▶ _How to complete this task_: Can you give every line of the records again, swapping each "minister" for "official" and leaving everything else unchanged?

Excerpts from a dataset
________

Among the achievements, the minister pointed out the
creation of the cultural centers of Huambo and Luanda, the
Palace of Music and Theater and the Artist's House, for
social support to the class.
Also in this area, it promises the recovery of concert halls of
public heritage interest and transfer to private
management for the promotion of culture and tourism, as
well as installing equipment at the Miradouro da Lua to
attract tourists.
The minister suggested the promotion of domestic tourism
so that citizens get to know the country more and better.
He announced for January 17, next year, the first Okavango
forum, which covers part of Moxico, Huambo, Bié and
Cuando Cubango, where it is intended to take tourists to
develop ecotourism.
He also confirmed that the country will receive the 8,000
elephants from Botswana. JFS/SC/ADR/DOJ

________

▶ _Answer to this task_:
Among the achievements, the official pointed out the
creation of the cultural centers of Huambo and Luanda, the
Palace of Music and Theater and the Artist's House, for
social support to the class.
Also in this area, it promises the recovery of concert halls of
public heritage interest and transfer to private
management for the promotion of culture and tourism, as
well as installing equipment at the Miradouro da Lua to
attract tourists.
The official suggested the promotion of domestic tourism
so that citizens get to know the country more and better.
He announced for January 17, next year, the first Okavango
forum, which covers part of Moxico, Huambo, Bié and
Cuando Cubango, where it is intended to take tourists to
develop ecotourism.
He also confirmed that the country will receive the 8,000
elephants from Botswana. JFS/SC/ADR/DOJ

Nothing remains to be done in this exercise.